Fazilet Partisinin kapatılması sonrası 2001’de kurulan Saadet Partisinin Genel Başkanlık görevini de Erbakan Hocamızın işaretiyle yine Recai Kutan Abimiz üstlendi.
Recai Kutan Abimizi 2000’li yılların başında Saadet Partisi Genel Başkanı iken Samsun’a yaptığı ve 3 gün süren ziyaret esnasında yakından tanıma imkanı bulmuştum.
Kutan Abimizin 3 gün boyunca bütün programlarında yanındaydım. Enerjisine ve çalışma azmine hayran kalmıştık. Biz onun yarı yaşında bile değildik fakat biz çalışmalarda yorulduğumuz halde o yorulmamıştı. Recai Abiye “Allah güç, kuvvet veriyor herhalde!” diye arkadaşlarla konuşmuştuk.

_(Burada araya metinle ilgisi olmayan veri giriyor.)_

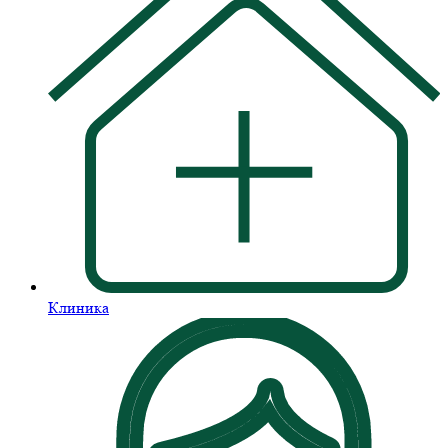
Клиника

Recai Kutan Abi ülkemize bakan olarak da hizmet etmiş bir dönem Enerji ve Tabi Kaynaklar Bakanlığı yapmıştı. Ayrıca Türkiye’nin en önemli ve en büyük projelerinden birisi olan GAP’ın mimarlarından olup en önemli aktörü de Recai Kutan Abidir.
Türkiye’nin en genç bölge müdürü olarak DSİ 10. Bölge Müdürlüğüne atandığında henüz 27 yaşındaymış. Ömrü millete hizmet etmek için gayretle geçen Recai Kutan Abimiz herkes ve her kesim tarafından sevilen, sayılan ender insanlardan ve ender siyasilerden birisiydi.
Saadet Partisi Genel Başkanlığı döneminde bazı konularda dava arkadaşları tarafından haksızlığa uğrasa da davasına hiç küsmemiş, ömrünün sonuna kadar inandığı değerler uğrunda kafa yormuştur.
Genel Başkan olarak Recai Kutan Abi ile çalışmaktan aldığım zevki hiçbir genel başkan döneminde almadığımı belirtmezsem olmaz.
Recai Kutan Abimiz bambaşka ve emsali olmayan samimi bir dava adamıydı. “Dikleşmeden dik duran Genel Başkan Recai Kutan.” diye anılırdı ve şuan sağ siyasi arenadaki herkesin ağabeyi durumundaydı.
Ve fakat Recai Kutan Abimizin örnek alınacak bir insan olmasına rağmen, onu örnek alması gerekenlerin bunu dikkate almaması onunla ilgili bir durum değil siyasi savruluşun sonucudur.
Bizim Recai Kutan Abimizde hakkımız yoktur fakat şayet var ise helali hoş olsun. Bir fırsat bulup ziyaretine gidip helallik alamadığım için duyduğum üzüntüyü tarif edemem. Allah C.C. rahmet eylesin, mekanını cennet olsun.